**Exercise description:** Repeat verbatim the stretch of the text on medieval instrumental music from "There is nearly" through "actually written down.".

**Source extract:**

=== Begin Enclosure ===

There is nearly no written trace of genuine instrumental music before the thirteenth century. The earliest notated instrumental pieces, including the ductia and estampie, are surprising for their high level of melodic invention and formal organization; and it may therefore be assumed that they represent the first attempt to notate the late form of a highly-developed improvisatory tradition which had been transmitted orally for centuries. The music in this program is an attempt to recapture the earlier forms of this tradition, before the instrumental pieces were actually written down.
Melodic invention was regarded differently in the Middle Ages than in other eras. Most of the music preserved is anonymous. This anonymity is based partly on a medieval world view, according to which the individual artist subordinated any claims to recognition to the higher religious ideal of cosmic unity. It is also rooted in the most important phenomenon of medieval music: the system of the modes. The modal system is a blueprint for melodic organization which uses the church modes as a framework. In the Middle Ages these church modes were far more than scales; they functioned as musical character types, each with its own typical melodic formulae and gestures.

=== End Enclosure ===

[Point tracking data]
=== Begin Enclosure ===

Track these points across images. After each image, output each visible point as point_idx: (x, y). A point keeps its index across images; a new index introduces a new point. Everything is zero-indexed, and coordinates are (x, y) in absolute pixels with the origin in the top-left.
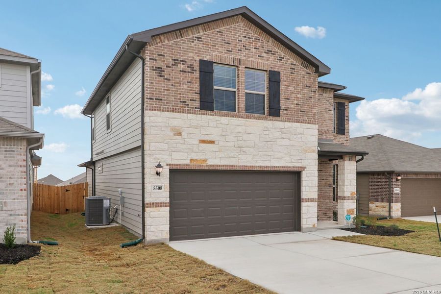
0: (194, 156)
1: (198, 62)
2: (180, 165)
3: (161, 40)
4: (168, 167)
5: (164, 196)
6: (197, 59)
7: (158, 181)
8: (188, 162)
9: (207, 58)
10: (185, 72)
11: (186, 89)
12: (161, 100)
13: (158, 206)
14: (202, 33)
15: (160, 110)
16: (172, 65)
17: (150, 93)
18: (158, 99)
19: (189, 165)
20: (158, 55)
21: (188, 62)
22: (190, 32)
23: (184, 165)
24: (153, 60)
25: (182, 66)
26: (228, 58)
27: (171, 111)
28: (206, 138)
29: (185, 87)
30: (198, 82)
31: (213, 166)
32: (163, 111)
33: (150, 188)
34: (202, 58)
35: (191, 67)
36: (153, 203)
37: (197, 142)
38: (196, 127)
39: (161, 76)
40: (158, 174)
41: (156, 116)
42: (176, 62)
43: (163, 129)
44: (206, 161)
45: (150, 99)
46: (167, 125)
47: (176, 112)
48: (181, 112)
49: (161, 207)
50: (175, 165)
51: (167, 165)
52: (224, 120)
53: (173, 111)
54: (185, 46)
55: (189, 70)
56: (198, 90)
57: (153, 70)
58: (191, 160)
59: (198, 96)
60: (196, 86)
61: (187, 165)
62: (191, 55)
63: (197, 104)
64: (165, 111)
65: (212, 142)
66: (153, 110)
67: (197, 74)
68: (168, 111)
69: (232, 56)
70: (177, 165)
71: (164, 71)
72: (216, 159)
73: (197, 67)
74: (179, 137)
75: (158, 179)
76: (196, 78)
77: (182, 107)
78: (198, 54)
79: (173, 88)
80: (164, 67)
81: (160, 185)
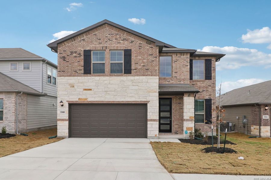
0: (80, 97)
1: (83, 51)
2: (73, 101)
3: (64, 44)
4: (67, 102)
5: (66, 116)
6: (83, 50)
7: (62, 109)
8: (77, 100)
9: (88, 49)
10: (76, 57)
11: (77, 65)
12: (65, 71)
13: (63, 121)
14: (85, 37)
15: (64, 76)
16: (70, 54)
17: (59, 69)
18: (63, 71)
19: (78, 101)
20: (63, 51)
21: (78, 52)
22: (79, 38)
23: (75, 101)
24: (61, 53)
25: (75, 54)
26: (99, 47)
27: (69, 76)
28: (87, 88)
29: (76, 64)
30: (83, 61)
31: (91, 101)
32: (65, 76)
33: (59, 112)
34: (85, 49)
35: (80, 54)
36: (60, 119)
37: (82, 90)
38: (82, 83)
39: (64, 61)
40: (62, 106)
41: (62, 79)
42: (72, 53)
43: (65, 85)
44: (87, 99)
45: (59, 71)
46: (67, 83)
47: (71, 76)
48: (74, 76)
49: (64, 121)
50: (71, 101)
51: (67, 101)
52: (97, 78)
53: (70, 76)
54: (76, 45)
55: (78, 56)
56: (83, 65)
57: (61, 58)
58: (79, 99)
59: (83, 68)
60: (82, 63)
61: (77, 101)
62: (80, 48)
63: (82, 71)
64: (66, 76)
65: (90, 90)
66: (60, 76)
67: (82, 57)
68: (68, 76)
69: (102, 45)
70: (72, 101)
71: (66, 58)
72: (92, 98)
73: (82, 53)
74: (73, 88)
75: (63, 108)
76: (82, 59)
77: (75, 73)
78: (83, 47)
79: (70, 65)
80: (66, 56)
81: (64, 111)
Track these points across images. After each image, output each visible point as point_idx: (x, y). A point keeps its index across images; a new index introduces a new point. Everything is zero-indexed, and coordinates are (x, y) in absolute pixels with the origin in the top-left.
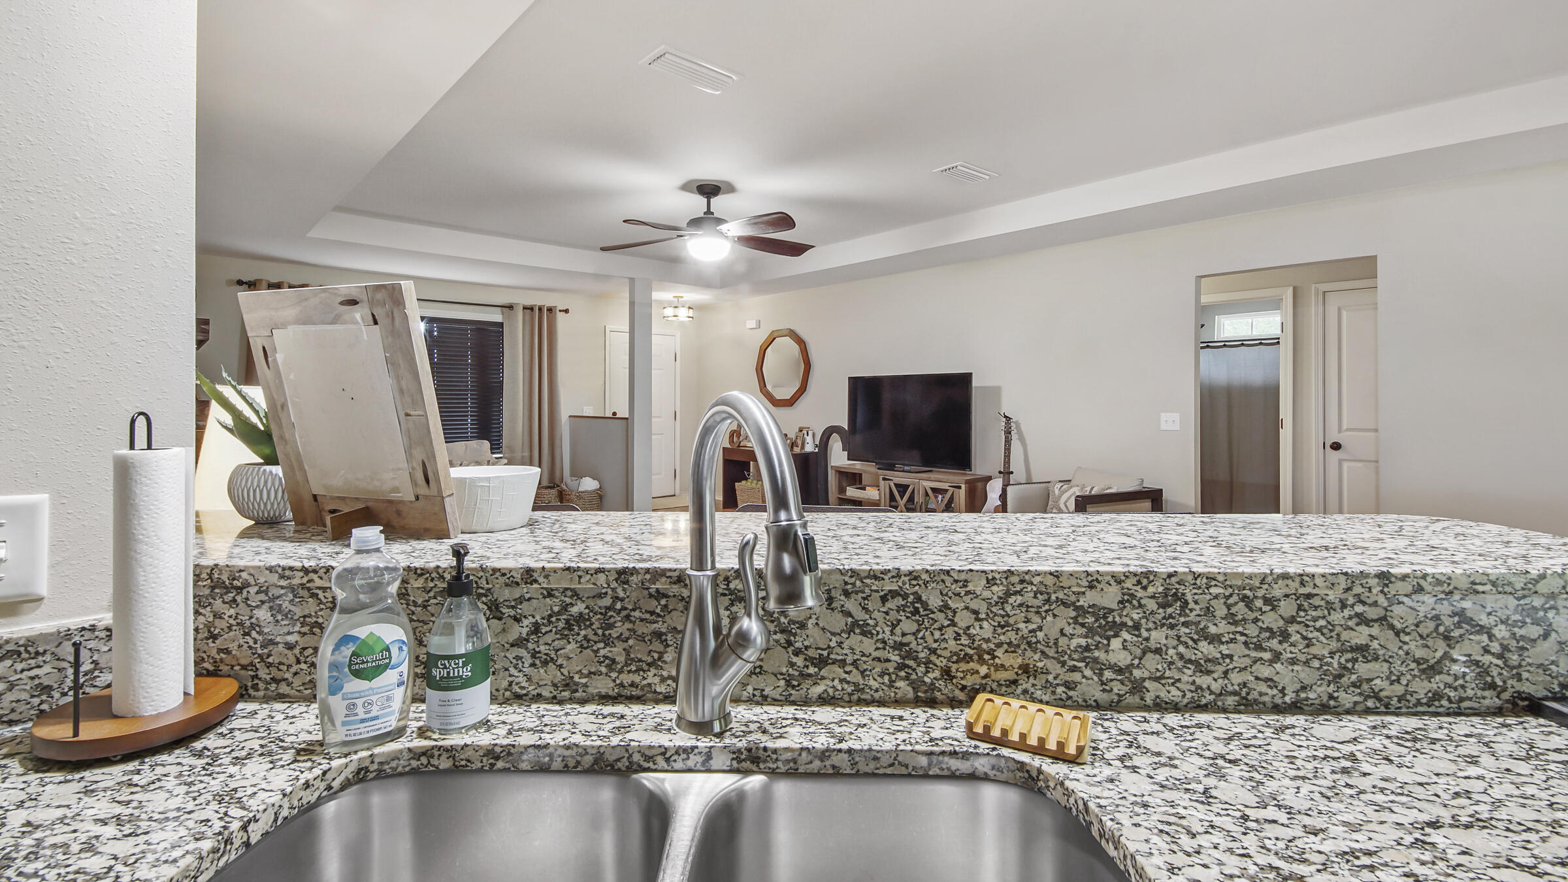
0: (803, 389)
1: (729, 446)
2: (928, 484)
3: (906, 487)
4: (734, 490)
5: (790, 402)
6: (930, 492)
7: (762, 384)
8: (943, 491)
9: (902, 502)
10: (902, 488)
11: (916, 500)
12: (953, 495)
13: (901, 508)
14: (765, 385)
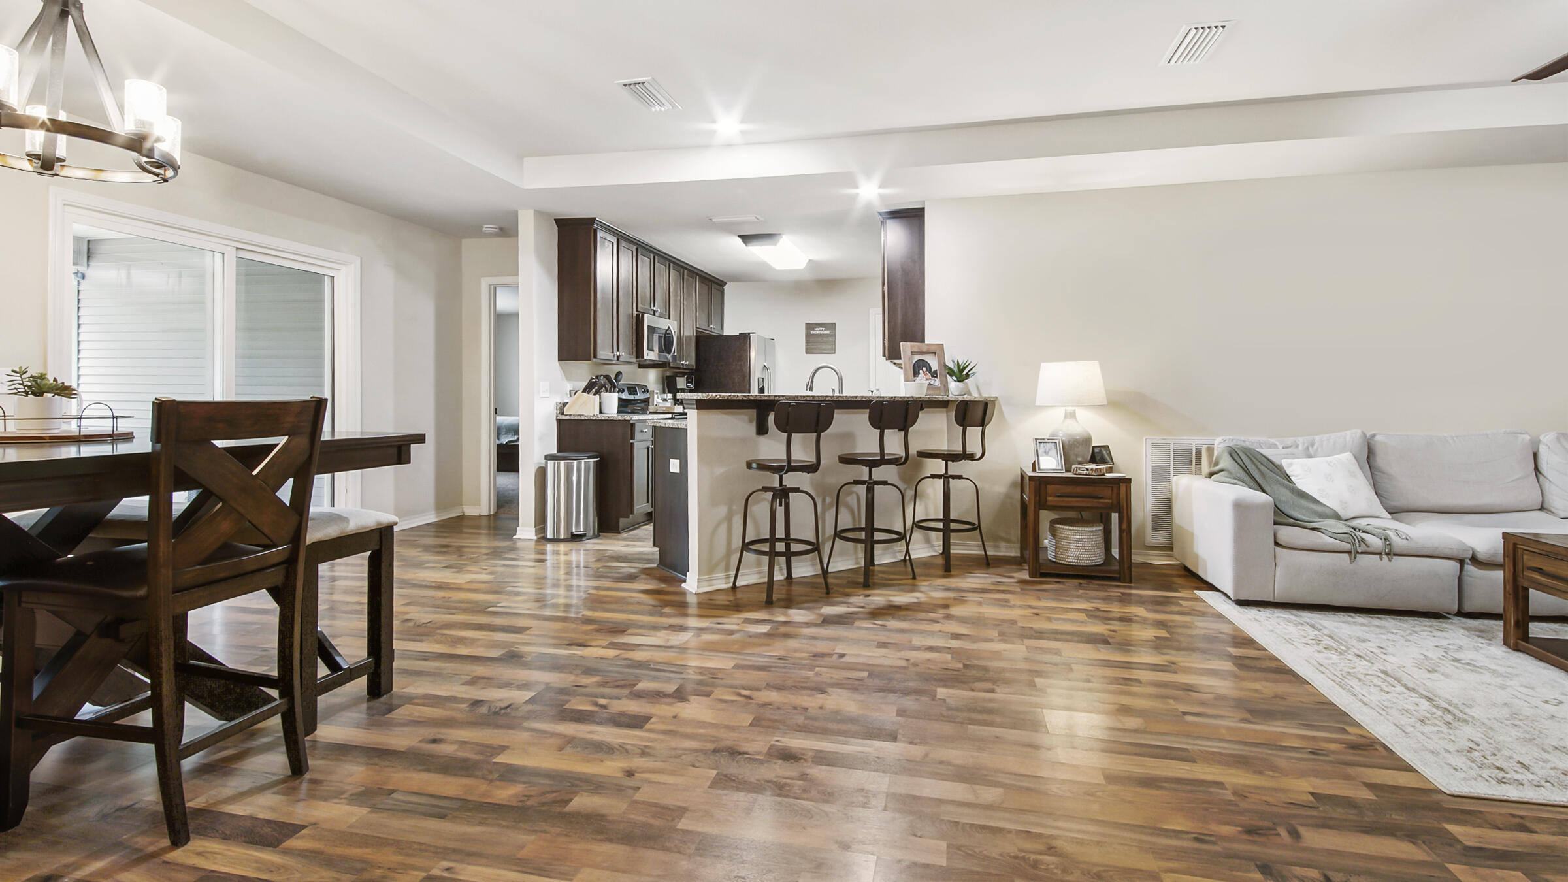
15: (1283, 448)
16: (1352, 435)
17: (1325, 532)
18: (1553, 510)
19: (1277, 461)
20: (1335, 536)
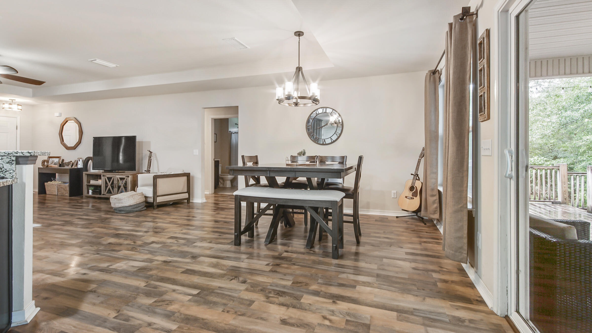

=== End Enclosure ===

**Response:**
There is nearly no written trace of genuine instrumental music before the thirteenth century. The earliest notated instrumental pieces, including the ductia and estampie, are surprising for their high level of melodic invention and formal organization; and it may therefore be assumed that they represent the first attempt to notate the late form of a highly-developed improvisatory tradition which had been transmitted orally for centuries. The music in this program is an attempt to recapture the earlier forms of this tradition, before the instrumental pieces were actually written down.